You can select events that are in these regions of the Dalitz plots where you observe signs of CP Violation. You can then plot a simple 1D histogram of the invariant mass distribution of the B+ and the B- events, just as you did at the start of the project, but only for events that lie in the region of the Dalitz plot that you are interested in. Make the plots of the B+ and the B- events with the same scale, or superimpose the two plots, so that you can observe if the particle and anti-particle decay processes are occurring at the same rate.
In [ ]:
# Make a plot showing the invariant mass of the B+ meson particles
# using events from a region of the Dalitz plot showing sizeable CP asymmetries
In [ ]:
# Make a plot showing the invariant mass of the B- meson particles using events from the same region
Congratulations! You should now have succesfully observed significant evidence for CP Violation. You should have plots that clearly show that particle and anti-particle decay processes occur at different rates in local regions of the Dalitz plot. You may wish to comapre your results with those published by the LHCb collaboration in this paper.
Well Done you have succesfully completed your first particle physics analysis project. There are many more analyses that can be conducted witht the data set that you have been provided and the skills that you have gained. Ideas for some of these are explored in the section below. Maybe you can discover something new!
Now you've finished the analysis please provide feedback to help us improve this project using this brief survey.
The data set you have been provided is the full set of data recorded by LHCb preselected for decays of charged B mesons into three final state tracks. This data set has been used for two important publications, here and here.
We discuss here:
In this analysis you considered the statistical uncertainty on the result. This occurs as a result of having only a limited number of events. In addition there are systematic uncertainties, these arise from biases in your measurement. Here we discuss three sources of these for this analysis.
One source of 'background' events arises from random combinations of tracks in events that happen to fake the 'signal' characteristics. These events will not peak in the mass distribution at the mass of the B meson but rtaher will have a smoothly varying distribution. Looking at the number and distribution of of events away from the mass peak can allow you to estimate the number of background events under the mass peak.

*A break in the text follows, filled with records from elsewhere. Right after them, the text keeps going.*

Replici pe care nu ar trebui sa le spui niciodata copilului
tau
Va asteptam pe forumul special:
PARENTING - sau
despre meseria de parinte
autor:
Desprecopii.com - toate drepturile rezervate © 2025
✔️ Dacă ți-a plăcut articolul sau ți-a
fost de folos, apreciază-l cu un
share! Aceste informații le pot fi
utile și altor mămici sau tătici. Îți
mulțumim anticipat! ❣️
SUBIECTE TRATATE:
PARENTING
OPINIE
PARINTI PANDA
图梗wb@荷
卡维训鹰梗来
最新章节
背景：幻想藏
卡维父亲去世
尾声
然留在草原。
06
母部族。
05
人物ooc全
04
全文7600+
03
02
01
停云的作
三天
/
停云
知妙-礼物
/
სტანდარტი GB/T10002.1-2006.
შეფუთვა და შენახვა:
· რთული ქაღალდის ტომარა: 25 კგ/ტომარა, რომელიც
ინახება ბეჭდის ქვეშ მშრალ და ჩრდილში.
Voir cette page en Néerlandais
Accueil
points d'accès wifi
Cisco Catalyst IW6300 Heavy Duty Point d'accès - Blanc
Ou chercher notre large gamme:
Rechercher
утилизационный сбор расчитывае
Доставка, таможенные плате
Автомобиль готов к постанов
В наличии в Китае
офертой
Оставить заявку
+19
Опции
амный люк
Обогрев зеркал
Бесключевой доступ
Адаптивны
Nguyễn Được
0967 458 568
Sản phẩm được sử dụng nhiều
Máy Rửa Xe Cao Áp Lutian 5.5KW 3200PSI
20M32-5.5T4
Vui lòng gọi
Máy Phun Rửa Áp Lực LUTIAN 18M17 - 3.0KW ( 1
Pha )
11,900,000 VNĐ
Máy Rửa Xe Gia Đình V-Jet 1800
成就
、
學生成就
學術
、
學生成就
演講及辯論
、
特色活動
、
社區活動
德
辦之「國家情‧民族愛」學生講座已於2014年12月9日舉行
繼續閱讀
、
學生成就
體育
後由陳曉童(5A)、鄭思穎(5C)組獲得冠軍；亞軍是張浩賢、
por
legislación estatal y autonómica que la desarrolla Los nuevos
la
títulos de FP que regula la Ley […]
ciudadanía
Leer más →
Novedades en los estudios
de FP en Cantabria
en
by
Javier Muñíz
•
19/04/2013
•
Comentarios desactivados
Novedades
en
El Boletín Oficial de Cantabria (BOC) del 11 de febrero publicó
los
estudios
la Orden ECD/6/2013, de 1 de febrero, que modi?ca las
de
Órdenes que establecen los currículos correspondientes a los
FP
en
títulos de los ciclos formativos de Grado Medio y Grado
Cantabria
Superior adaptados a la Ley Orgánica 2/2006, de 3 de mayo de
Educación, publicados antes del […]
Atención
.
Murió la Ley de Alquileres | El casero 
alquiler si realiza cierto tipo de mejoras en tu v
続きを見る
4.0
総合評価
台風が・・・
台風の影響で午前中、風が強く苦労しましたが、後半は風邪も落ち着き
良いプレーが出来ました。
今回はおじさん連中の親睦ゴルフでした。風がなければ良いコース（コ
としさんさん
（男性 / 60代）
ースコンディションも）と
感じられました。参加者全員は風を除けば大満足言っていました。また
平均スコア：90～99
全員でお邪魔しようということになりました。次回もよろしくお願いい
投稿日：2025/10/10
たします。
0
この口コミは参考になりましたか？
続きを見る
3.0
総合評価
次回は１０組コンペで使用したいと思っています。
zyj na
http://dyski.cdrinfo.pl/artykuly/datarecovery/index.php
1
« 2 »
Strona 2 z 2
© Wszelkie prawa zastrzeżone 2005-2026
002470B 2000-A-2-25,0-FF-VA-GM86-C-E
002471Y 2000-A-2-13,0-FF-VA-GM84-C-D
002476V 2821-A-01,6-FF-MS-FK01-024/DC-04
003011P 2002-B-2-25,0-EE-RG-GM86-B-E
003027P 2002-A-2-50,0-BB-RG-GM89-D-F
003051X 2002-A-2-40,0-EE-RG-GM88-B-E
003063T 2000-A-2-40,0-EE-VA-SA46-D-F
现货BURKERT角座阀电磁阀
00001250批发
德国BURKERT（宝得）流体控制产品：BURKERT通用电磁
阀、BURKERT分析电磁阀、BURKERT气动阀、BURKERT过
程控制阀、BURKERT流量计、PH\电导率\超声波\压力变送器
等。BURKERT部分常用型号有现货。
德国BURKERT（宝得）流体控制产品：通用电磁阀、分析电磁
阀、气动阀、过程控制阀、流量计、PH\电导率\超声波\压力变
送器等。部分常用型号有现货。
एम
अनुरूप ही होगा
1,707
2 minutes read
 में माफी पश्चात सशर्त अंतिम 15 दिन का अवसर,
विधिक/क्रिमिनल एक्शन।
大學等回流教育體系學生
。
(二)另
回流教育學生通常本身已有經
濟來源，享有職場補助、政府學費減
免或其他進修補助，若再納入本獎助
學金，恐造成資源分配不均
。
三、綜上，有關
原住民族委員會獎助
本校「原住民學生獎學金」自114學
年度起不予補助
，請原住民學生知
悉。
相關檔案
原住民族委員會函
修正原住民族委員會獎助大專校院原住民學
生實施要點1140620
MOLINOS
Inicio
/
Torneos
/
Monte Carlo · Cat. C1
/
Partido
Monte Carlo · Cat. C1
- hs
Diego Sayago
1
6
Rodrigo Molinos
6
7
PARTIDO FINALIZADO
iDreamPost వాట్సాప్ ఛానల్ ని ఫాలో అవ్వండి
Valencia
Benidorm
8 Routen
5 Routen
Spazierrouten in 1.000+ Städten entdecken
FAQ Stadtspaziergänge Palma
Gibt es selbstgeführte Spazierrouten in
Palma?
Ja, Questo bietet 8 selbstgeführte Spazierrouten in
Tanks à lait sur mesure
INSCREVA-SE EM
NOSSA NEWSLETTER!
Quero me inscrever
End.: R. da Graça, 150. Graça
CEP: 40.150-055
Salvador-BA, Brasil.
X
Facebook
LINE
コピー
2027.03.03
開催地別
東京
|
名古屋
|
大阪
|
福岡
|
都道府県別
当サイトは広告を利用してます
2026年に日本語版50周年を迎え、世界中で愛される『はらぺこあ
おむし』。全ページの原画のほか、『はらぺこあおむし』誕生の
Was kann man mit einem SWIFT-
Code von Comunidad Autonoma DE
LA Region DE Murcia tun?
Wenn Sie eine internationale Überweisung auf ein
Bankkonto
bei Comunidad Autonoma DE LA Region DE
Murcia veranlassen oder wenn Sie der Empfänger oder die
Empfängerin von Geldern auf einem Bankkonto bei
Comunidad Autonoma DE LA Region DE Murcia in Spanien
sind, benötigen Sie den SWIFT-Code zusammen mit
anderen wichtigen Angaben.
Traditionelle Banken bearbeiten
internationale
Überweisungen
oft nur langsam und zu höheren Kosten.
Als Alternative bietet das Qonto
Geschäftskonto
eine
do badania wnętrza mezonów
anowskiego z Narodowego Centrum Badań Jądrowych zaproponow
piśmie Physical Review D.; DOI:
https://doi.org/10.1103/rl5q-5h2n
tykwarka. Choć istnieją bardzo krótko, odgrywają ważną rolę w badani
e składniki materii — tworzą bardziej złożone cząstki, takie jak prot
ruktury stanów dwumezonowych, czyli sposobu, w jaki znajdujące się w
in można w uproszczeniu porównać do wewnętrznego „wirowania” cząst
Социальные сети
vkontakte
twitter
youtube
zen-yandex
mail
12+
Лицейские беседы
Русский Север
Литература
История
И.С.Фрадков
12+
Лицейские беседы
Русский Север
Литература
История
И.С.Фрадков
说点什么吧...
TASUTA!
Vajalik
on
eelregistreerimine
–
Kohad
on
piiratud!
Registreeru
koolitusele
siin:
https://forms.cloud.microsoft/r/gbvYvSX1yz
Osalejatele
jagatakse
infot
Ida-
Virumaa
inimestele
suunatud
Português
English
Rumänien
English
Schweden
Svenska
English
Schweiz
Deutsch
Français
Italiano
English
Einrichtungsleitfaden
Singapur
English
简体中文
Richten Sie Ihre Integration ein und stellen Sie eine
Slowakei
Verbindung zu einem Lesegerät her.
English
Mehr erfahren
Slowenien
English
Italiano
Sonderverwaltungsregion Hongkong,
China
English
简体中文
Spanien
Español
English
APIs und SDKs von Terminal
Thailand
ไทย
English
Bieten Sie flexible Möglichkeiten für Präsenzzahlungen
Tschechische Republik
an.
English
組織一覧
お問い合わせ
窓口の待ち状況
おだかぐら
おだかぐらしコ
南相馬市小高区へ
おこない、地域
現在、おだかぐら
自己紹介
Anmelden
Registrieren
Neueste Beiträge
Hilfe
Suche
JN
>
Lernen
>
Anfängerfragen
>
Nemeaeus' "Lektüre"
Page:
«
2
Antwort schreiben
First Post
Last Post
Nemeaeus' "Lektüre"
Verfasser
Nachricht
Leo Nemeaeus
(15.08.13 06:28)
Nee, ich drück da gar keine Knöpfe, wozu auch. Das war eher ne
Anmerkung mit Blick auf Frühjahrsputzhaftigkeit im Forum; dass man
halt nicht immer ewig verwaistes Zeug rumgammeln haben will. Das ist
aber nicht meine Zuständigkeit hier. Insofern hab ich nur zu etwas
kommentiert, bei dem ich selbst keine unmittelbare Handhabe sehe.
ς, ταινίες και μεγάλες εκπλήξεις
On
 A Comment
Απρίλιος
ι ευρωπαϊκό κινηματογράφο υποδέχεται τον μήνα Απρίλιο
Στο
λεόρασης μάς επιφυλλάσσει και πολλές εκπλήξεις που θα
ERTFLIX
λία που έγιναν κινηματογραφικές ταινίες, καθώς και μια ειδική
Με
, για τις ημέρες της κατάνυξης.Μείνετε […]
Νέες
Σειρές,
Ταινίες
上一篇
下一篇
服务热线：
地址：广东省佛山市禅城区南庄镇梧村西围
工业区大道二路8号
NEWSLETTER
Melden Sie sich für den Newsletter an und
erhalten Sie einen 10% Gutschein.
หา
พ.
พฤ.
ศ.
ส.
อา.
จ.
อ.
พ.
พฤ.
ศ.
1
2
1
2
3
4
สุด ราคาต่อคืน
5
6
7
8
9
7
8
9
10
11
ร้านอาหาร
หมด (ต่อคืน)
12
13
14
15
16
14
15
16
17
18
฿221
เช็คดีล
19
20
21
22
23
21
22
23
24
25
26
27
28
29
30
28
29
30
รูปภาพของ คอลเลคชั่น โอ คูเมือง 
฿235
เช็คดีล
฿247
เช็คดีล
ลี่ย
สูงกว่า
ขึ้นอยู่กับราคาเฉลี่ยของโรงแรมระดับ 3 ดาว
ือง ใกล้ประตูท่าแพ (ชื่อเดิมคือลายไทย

The next level of sophistication in the analysis requires fitting the distributions of events that are observed in the B mass distribution in order to estimate the yield of signal events and background events. You can see how this is done in the LHCb paper on the analysis. Fitting can be performed using the CERN root framework.
The LHCb papers using this data set that you are using analysed four decay channels of the charged B mesons. You can perform any of these analyses.